Git 2.43 was officially released on November 20, 2023, and included some improvements from GitLab's Git team. Here are some highlights from the work our team has done on Git and why it matters.
Segmenting objects across packfiles
In Git 2.43, Christian Couder
added a --filter
option to the git repack
command. Supported filter (see the
filter-spec docs) can be added to the git repack --filter
flag. This will cause the filtered out objects to be
packed into a separate packfile.
A --filter-to
option was also added. Providing this option will cause Git to write the filtered packfile to the specified location on the filesystem.
Why it matters
Gitaly servers host Git repositories and incur storage costs. In many repositories however, not all the objects need to be accessed all the time. Allowing Git to offload some repository data onto a different packfile paves the way for storage optimizations whereby we can choose to segment the Git repository data and place certain kinds of objects on cheaper storage such as slower disks or object storage.
Checking object existence
In Git, to check the existence of an object one would have to rely on Git returning an error if it couldn’t find an object. However, to date, there has not been a generic way in Git to check the existence of an object. There were certain edge cases that were not handled well by the underlying Git code. For example, if a reference exists as a symbolic reference, but its target branch does not exist.
Patrick Steinhardt added the --exists
option to git show
as a generic way to check for object existence.
Why it matters
The Gitaly team has started work to upstream the reftable backend into the Git project. This new flag enables consistent validation of object existence to fix a number of tests to work with the reftables backend.
Find missing commit objects
git rev-list
's --missing
option provides information about objects that are referenced but are missing from a repository. Up to this release however, this option only worked with blobs and trees. Missing commits would cause git rev-list
to fail with a fatal error.
In Git 2.43, Karthik Nayak
extended the --missing
option to work with commit objects.
Why it matters
Gitaly's next-generation repository replication implementation relies on a write ahead log (WAL) that logs every write to a repository.
The upcoming WAL creates separate log entries per transaction – as such, some transactions contain reference updates.

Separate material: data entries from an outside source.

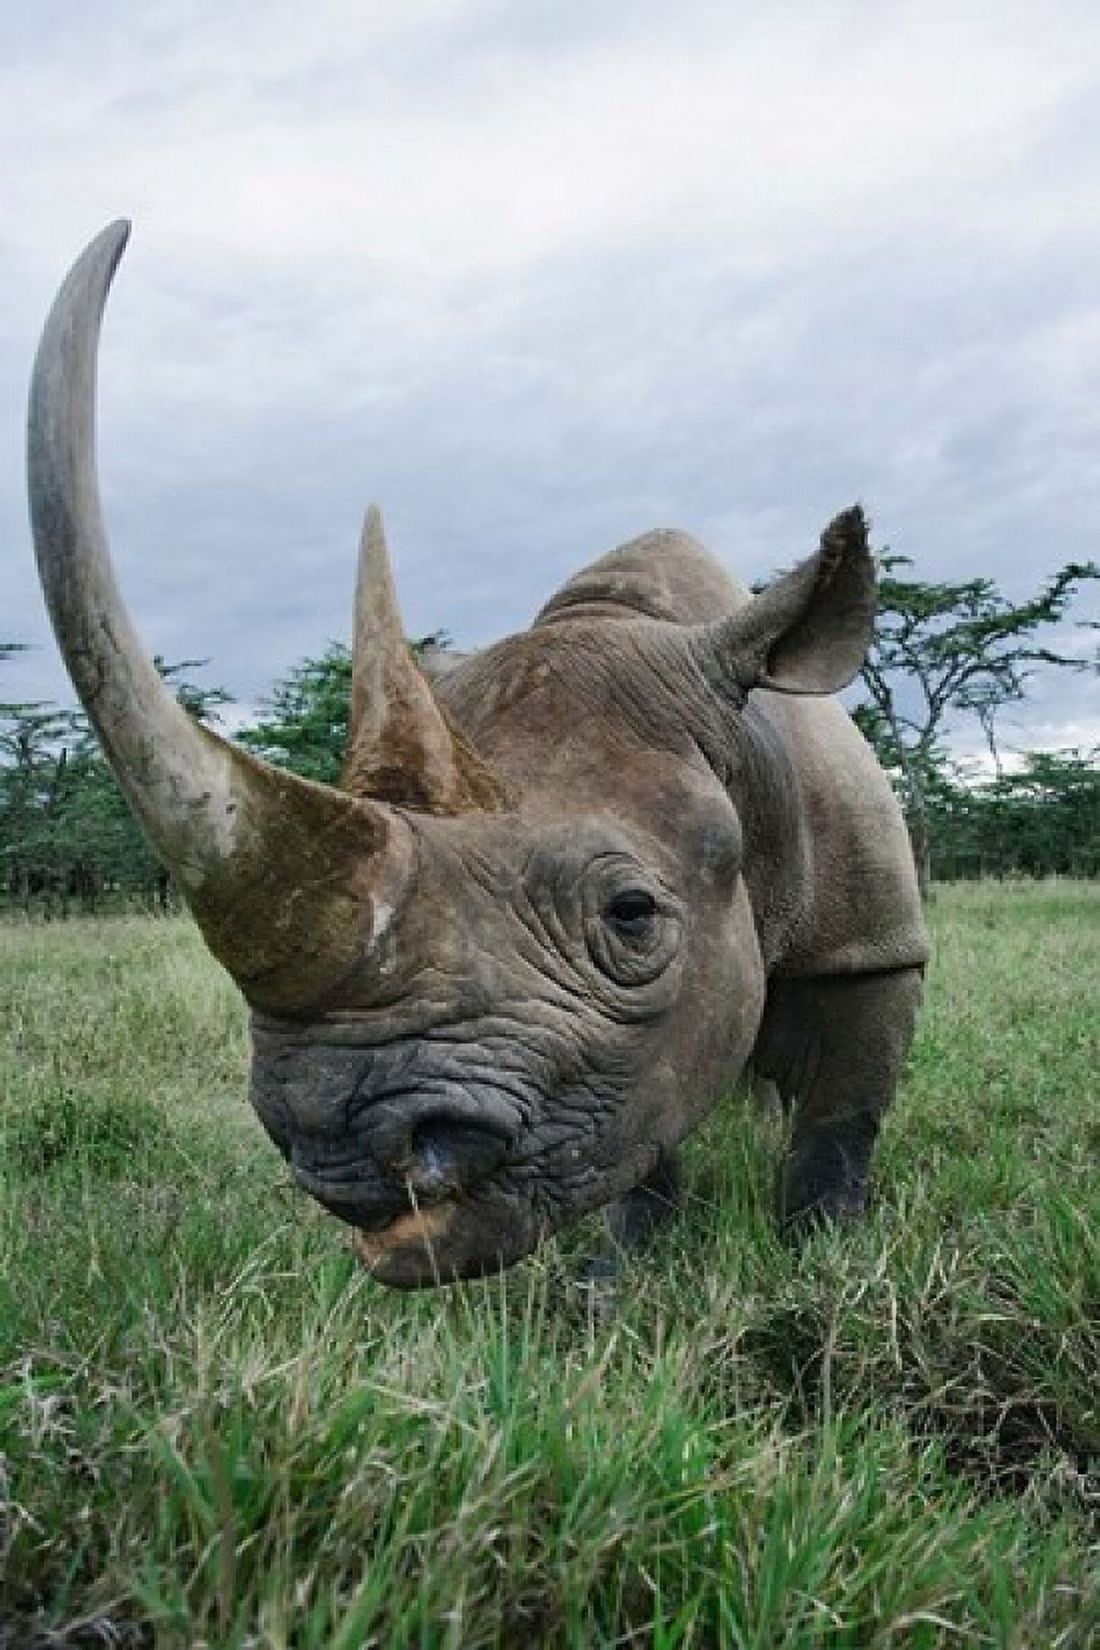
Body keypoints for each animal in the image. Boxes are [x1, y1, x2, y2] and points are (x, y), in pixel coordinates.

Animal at [27, 222, 929, 1287]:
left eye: (631, 916)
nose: (341, 1141)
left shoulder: (872, 945)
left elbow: (841, 1114)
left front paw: (829, 1261)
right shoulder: (628, 1055)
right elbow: (642, 1134)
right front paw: (618, 1283)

In these transactions, it is necessary to identify new git objects being added to the repository. The WAL implementation uses a quarantine directory to stage these new objects.
We can now use git-rev-list(1) along with the --missing flag, to identify all the objects that are newly added and required and also boundary commits that connect the quarantine directory to the main object directory.

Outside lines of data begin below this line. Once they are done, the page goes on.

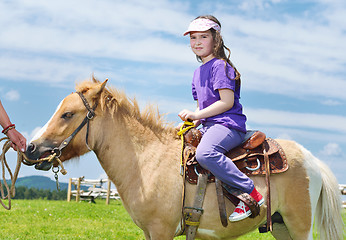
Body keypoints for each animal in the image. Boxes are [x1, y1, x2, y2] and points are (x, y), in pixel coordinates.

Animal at [25, 78, 344, 239]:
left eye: (67, 114)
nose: (31, 148)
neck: (146, 160)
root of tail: (312, 160)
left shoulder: (161, 231)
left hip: (299, 226)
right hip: (280, 226)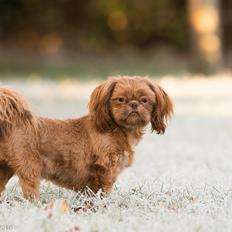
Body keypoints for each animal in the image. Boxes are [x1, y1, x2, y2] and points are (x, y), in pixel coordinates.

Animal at [0, 76, 172, 199]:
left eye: (145, 100)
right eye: (121, 99)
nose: (134, 104)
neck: (115, 129)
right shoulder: (105, 172)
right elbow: (103, 193)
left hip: (4, 170)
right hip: (30, 168)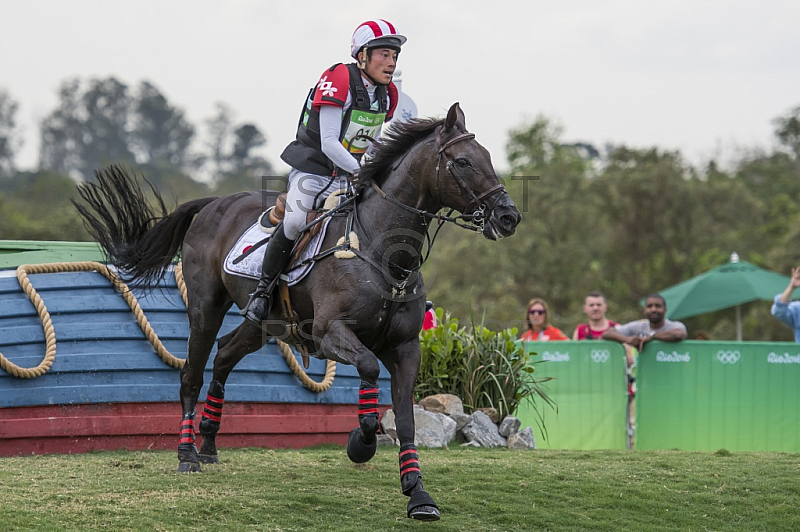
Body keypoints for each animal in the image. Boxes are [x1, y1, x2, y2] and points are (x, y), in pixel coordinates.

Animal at [75, 103, 520, 520]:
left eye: (488, 156)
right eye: (462, 162)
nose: (508, 217)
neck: (383, 250)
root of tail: (214, 203)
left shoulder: (406, 347)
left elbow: (408, 419)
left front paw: (418, 494)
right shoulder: (330, 332)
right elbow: (368, 372)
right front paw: (362, 443)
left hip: (264, 325)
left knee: (225, 355)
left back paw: (209, 442)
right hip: (205, 308)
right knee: (192, 373)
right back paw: (187, 454)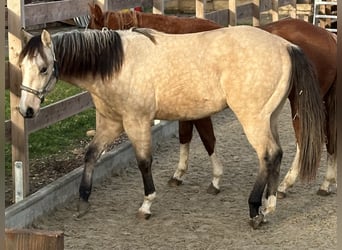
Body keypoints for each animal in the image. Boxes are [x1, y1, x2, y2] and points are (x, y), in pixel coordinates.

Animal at [88, 4, 336, 197]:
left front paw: (215, 179)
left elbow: (207, 138)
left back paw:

Read gitattributes from HEAD in bare repos
Starting in 2.43, John Cai made a change that allows Git attributes to start to read attributes from the tree that HEAD points to by default, in bare repositories.
Why it matters
To reduce some tech debt around how git attributes are read in a repository, we added the ability to pass a tree object directly to Git through the --attr-source
flag.
Passing in HEAD
to --attr-source
would fail however, when HEAD
pointed to and unborn branch, Gitaly would have needed to use a separate call to check if HEAD
were unborn before passing it in.
This change not only causes Git to read attributes from HEAD
by default, which means we don't need to pass in anything, but also silently ignores it if HEAD
is unborn, which is the behavior we want in Gitaly. This way, we don't need to make any code changes in Gitaly for this to work.

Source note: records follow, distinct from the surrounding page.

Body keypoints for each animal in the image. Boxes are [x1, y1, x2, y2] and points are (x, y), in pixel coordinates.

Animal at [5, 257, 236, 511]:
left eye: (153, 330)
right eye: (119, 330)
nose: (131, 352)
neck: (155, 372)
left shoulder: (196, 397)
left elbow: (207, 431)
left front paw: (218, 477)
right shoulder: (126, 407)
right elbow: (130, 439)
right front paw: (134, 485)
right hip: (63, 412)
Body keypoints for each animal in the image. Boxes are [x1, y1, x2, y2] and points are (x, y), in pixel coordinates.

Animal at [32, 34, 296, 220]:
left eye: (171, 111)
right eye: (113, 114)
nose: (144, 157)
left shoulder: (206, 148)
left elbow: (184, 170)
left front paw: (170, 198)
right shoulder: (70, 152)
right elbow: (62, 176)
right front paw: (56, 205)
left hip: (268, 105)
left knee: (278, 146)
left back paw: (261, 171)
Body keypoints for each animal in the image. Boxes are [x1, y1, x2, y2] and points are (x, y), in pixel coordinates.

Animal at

This leads to simplification on the Gitaly side, as we seek to remove some technical debt around gitattributes put in during a time when Git lacked support around reading gitattributes in bare repositories.
Bug fixes
Patrick Steinhardt fixed a bug in git rev-list –stdin
.
Steinhardt also addressed an existing issue in commit-graphs whereby commits parsed from the commit-graph weren’t always checked for existence. A GIT_COMMIT_GRAPH_PARANOIA
environment variable can now be turned on to always check for object existence.